In December 2001, the men of the CIA’s Jawbreaker team and Army Special Forces had bin Laden and many of his supporters trapped at Tora Bora. Al Qaeda and the Taliban were reeling. A handful of American personnel on the ground working with the U.S. Air Force and local Afghan forces had brought us to the brink of total victory.
That moment was squandered. The forces of Washington bureaucracy weighed in, and the recommendations of the men on the ground were ignored. Risk aversion took hold. In place of bold, decisive action were substituted indecision, staff review and second-guessing. While we hesitated, bin Laden walked out to safety. It has taken a full decade for us to recover from that error.
In that decade, al Qaeda has continued to evolve and spread. The center of gravity for al Qaeda plots against the United States right now is neither Afghanistan nor Pakistan. It is Yemen. Affiliates have spread throughout Europe. Somalia is all but under the control of al-Shabab, an Islamic militia allied with al Qaeda.
Increasingly in the United States, we are faced with threats that come from overseas only in the sense that that is their ideological origin. The terrorists themselves are drawn from our own population and are radicalized in place without ever traveling abroad.
While the enemy adapts and innovates, we continue to respond slowly, ponderously and bureaucratically. Faced with a threat from relative handfuls of terrorists and the need to track them down and eliminate them, we deploy massive conventional forces, build huge bases and airstrips, initiate enormous government aid programs and conduct the functional equivalent of siege warfare rather than the type of rapid, unconventional actions that are required.

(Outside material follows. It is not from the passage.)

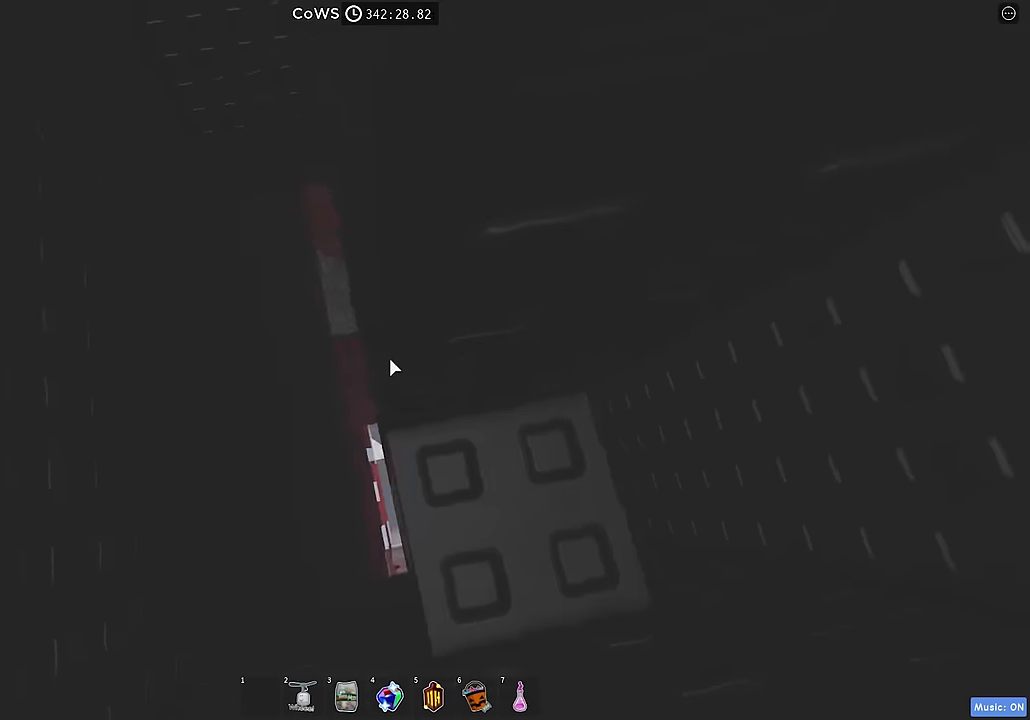
{"keys": ["a"], "events": [[200, "a", "down"], [317, "space", "down"], [383, "space", "up"]]}
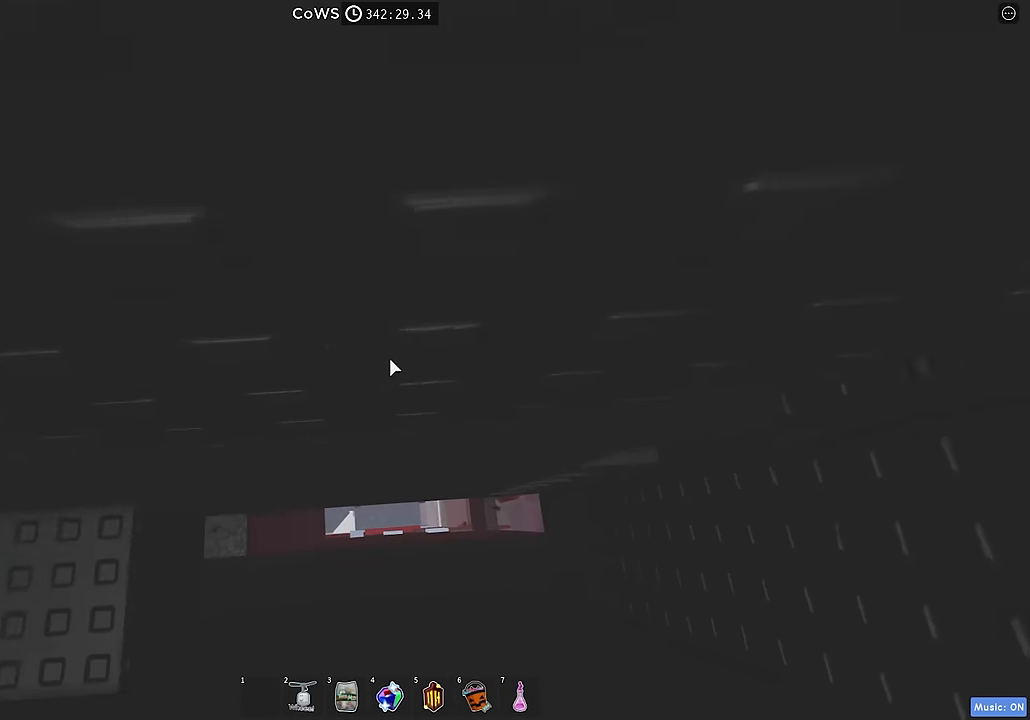
{"keys": ["a"], "events": []}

There are virtually no al Qaeda personnel in Afghanistan anymore, yet we maintain a force of more than 100,000 military personnel on the ground there and have mired ourselves in an open-ended, ruinously expensive and highly problematic exercise in nation-building. Within Pakistan, we have settled into a long-term strategic relationship with a government that is a reluctant ally at best and are waging something akin to a strategic bombing campaign in the tribal territories along the Pakistan-Afghanistan border. In fiscal 2010, we provided in excess of $4 billion in military and economic aid to the Pakistani government. That figure does not begin to address the cost of our own efforts in the nation.
At home, we have devoted our energy largely to the creation of new bureaucracies, pursuing the time-honored Washington tradition of attempting to solve problems by simply throwing money at them. The Office of the Director of National Intelligence, once conceived of as a small coordinating body of 150 persons, now employs thousands. The Department of Homeland Security is building a huge new headquarters complex. All across the Washington area, tens of thousands of new contract jobs have been created. Fortunes have been made from the vast sums expended in the creation of this massive counterterrorist apparatus.

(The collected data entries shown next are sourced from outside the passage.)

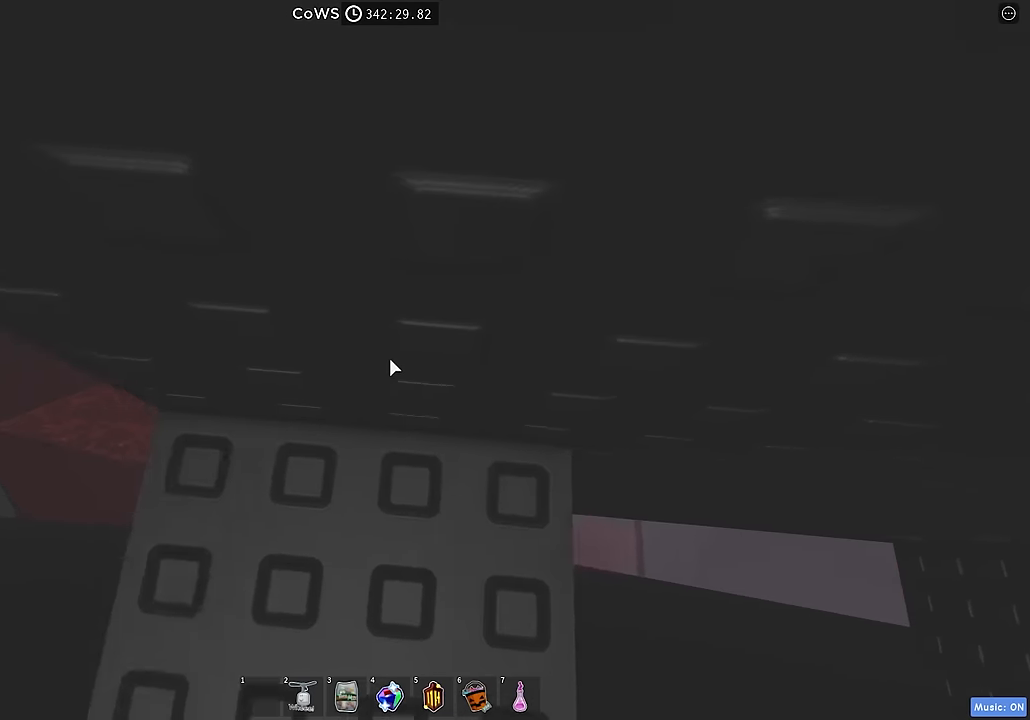
{"keys": [], "events": [[33, "a", "up"]]}
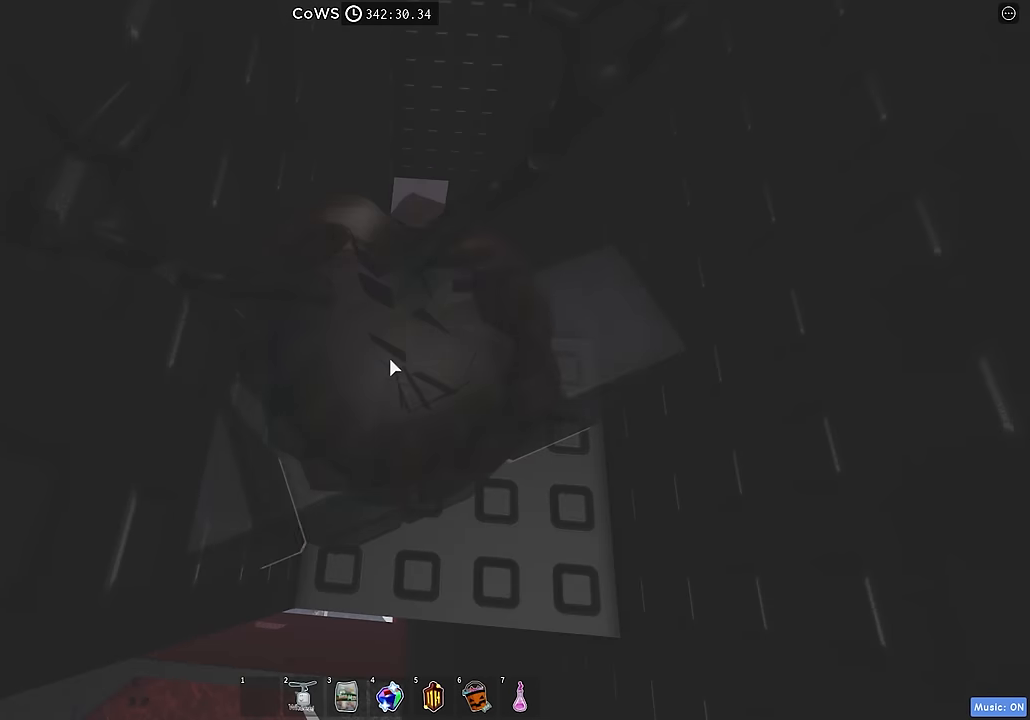
{"keys": [], "events": [[150, "shift", "down"], [167, "s", "down"], [233, "s", "up"], [233, "shift", "up"]]}
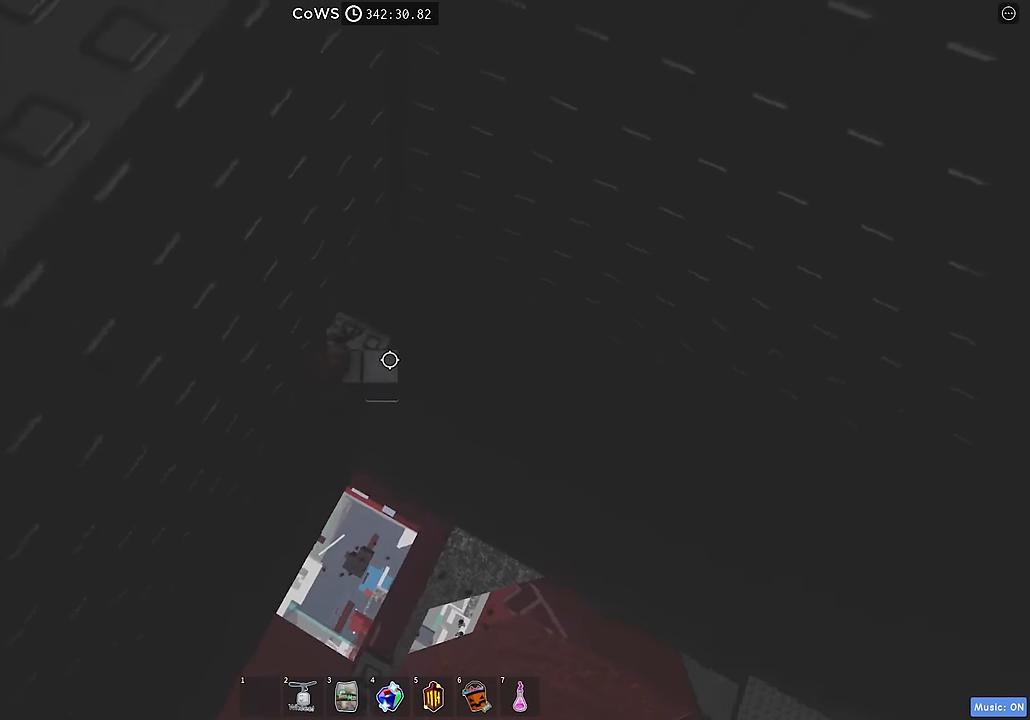
{"keys": [], "events": []}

Virtually none of the massive, lumbering defense and homeland security bureaucracies contributes directly to action on the ground, either at home or abroad. The Office of the Director of National Intelligence, for example, sits atop the pre-existing intelligence structure. It collects no intelligence. What analysis it produces largely duplicates that already created by other agencies.
What all of this structure does add, however, is what bureaucracy always creates: process and delay. In a war in which speed and agility are of the essence, this is fatal.
Counterterrorist operations do not succeed based on the amount of paperwork associated with them or by virtue of the size of the staffs behind them. They succeed based on the skill, daring and speed of the operators who conduct them. In the world of counterterrorism, less is more. You either seize an opportunity or you do not. Your adversary does not stand still, and he does not wait for you to catch up.
In 2001, we needed to finish the job, kill bin Laden, install a government in Kabul that would prevent that nation from being used as a base for attacks on our nation and move on. Similarly, in Pakistan we needed to move rapidly, decisively and, probably in many cases, unilaterally, to hunt down the terrorists harboring there and move on. Our enemy was shifting shape and adapting. We needed to move with him, not lumber along behind.
We have done what we should have 10 years ago. We cannot continue to run a decade behind in this contest, nor can we continue to employ standard bureaucratic methodologies to confront the enemy. We need to be faster, smarter and more agile. We need to trim the bureaucracy, eliminate unnecessary layers of command, move away from the employment of large conventional forces and get ahead of the game. It’s time to stop playing catch-up.
Charles S. Faddis is a retired CIA operations officer, former chief of the CIA’s weapons-of-mass-destruction terrorism unit and author of “Beyond Repair” (Lyons Press, 2009).